I'm experimenting with using couchdb as a message store and would like to report the message size.
Ideally it would be nice to read a _size attribute. At worst I could check the string length of the entire document's JSON. I may even want to use the size as a view key.
What do you think is the best way to record document size and why do you think that method is best?
You could make a view;
function (doc) {
emit(doc._id, JSON.stringify(doc).length);
}
You can make a HEAD request:
$ curl -X HEAD -I http://USER:PASS@localhost:5984/db/doc_id
HTTP/1.1 200 OK
Server: CouchDB/1.1.1 (Erlang OTP/R14B03)
Etag: "1-c0b6a87a64fa1b1f63ee2aa7828a5390"

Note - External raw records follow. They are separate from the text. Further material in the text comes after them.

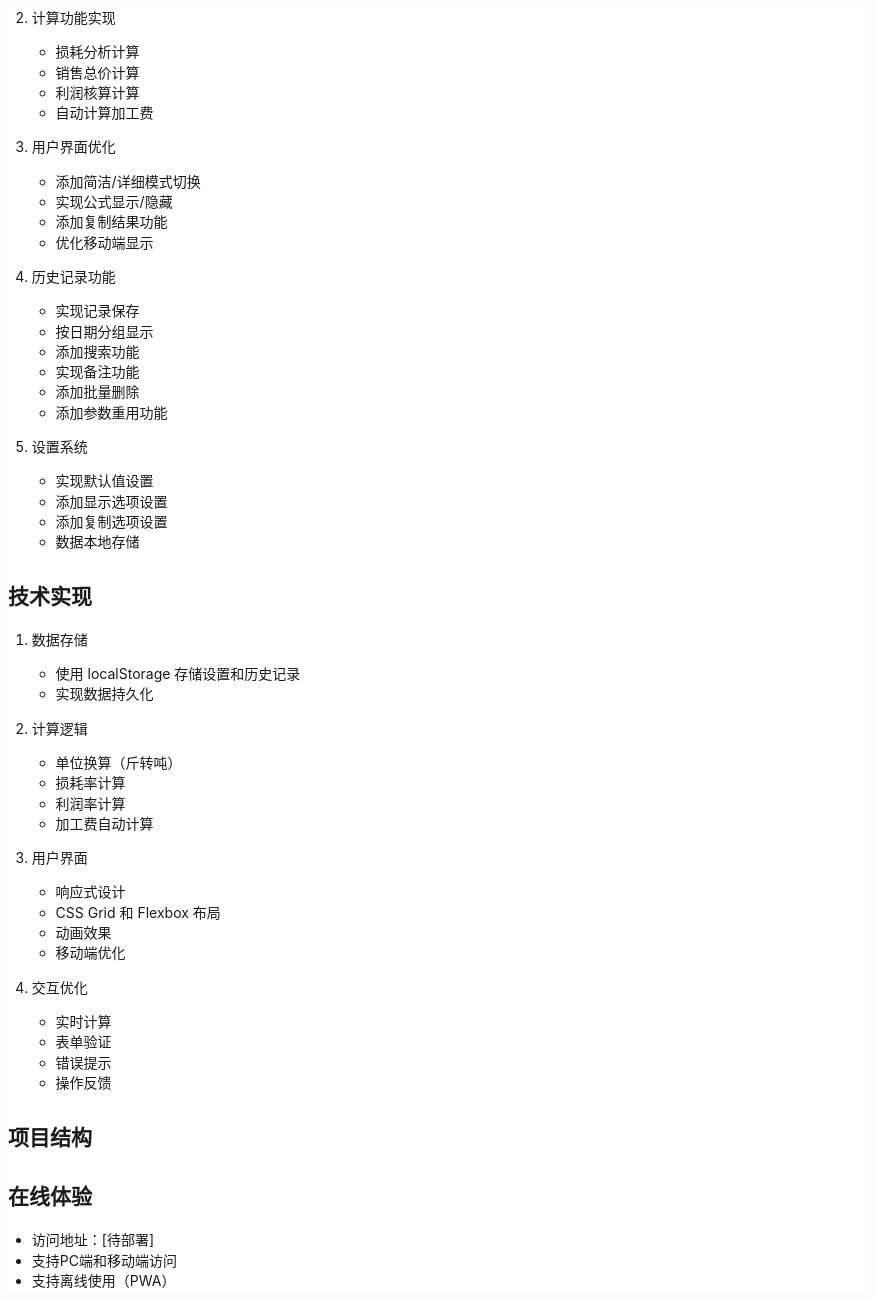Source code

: 2. 计算功能实现
   - 损耗分析计算
   - 销售总价计算
   - 利润核算计算
   - 自动计算加工费

3. 用户界面优化
   - 添加简洁/详细模式切换
   - 实现公式显示/隐藏
   - 添加复制结果功能
   - 优化移动端显示

4. 历史记录功能
   - 实现记录保存
   - 按日期分组显示
   - 添加搜索功能
   - 实现备注功能
   - 添加批量删除
   - 添加参数重用功能

5. 设置系统
   - 实现默认值设置
   - 添加显示选项设置
   - 添加复制选项设置
   - 数据本地存储

## 技术实现

1. 数据存储
   - 使用 localStorage 存储设置和历史记录
   - 实现数据持久化

2. 计算逻辑
   - 单位换算（斤转吨）
   - 损耗率计算
   - 利润率计算
   - 加工费自动计算

3. 用户界面
   - 响应式设计
   - CSS Grid 和 Flexbox 布局
   - 动画效果
   - 移动端优化

4. 交互优化
   - 实时计算
   - 表单验证
   - 错误提示
   - 操作反馈

## 项目结构

## 在线体验
- 访问地址：[待部署]
- 支持PC端和移动端访问
- 支持离线使用（PWA）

Date: Tue, 17 Jan 2012 21:32:43 GMT
Content-Type: text/plain;charset=utf-8
Content-Length: 740047
Cache-Control: must-revalidate
The Content-Length header contains the length in bytes of the document. This is very fast because you don't need to download the full document.

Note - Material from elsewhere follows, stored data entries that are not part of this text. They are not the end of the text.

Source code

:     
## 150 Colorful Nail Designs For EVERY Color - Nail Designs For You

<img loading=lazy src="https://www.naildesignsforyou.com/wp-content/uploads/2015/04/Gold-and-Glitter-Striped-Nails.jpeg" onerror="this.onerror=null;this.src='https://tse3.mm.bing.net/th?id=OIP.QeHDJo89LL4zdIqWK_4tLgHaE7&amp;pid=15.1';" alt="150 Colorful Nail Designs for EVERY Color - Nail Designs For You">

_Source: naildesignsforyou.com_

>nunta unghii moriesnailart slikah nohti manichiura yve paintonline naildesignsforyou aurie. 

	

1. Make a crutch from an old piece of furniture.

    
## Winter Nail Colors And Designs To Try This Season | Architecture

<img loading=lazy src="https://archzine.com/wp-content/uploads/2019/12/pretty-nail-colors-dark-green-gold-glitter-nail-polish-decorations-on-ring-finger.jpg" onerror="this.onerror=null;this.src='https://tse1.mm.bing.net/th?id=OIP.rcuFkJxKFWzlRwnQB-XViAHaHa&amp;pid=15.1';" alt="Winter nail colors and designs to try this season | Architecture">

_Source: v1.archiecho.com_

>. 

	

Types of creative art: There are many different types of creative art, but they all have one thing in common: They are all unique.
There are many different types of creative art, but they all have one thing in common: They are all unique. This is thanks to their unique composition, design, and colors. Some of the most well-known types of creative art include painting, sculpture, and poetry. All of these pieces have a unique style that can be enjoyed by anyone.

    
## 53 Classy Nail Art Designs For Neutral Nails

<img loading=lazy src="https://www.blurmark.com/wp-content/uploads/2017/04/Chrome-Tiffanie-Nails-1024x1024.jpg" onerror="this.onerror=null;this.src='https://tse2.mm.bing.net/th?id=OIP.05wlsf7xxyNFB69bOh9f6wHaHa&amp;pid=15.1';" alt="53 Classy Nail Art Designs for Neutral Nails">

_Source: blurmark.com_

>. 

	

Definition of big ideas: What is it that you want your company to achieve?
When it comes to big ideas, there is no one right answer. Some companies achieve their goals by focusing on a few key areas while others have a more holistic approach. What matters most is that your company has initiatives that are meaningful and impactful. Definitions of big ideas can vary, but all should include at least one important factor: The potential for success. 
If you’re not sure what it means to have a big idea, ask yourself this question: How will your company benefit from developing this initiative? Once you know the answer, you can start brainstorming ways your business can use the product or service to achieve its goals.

But there's a caveat: Content-Length is the number of bytes of the utf-8 version of the document (see the Content-Type header); String.length is the number of 16-bit utf-16 code units in a string.
i.e., they are counting different things, bytes versus code units, of different encodings of the document, utf-8 versus utf-16.
Based on the accepted answer, I suggest the following improvement:
function (doc) {
emit([JSON.stringify(doc).length, doc._id], doc._id);
}
This has the following advantages:
doc length as the first key part lets you sort by document size.
doc id as second key part ensures that documents with the same size show up as separate entries.
doc id in the value part makes it easier to copy the ID when in futon (as the key part gives you a link pointer there).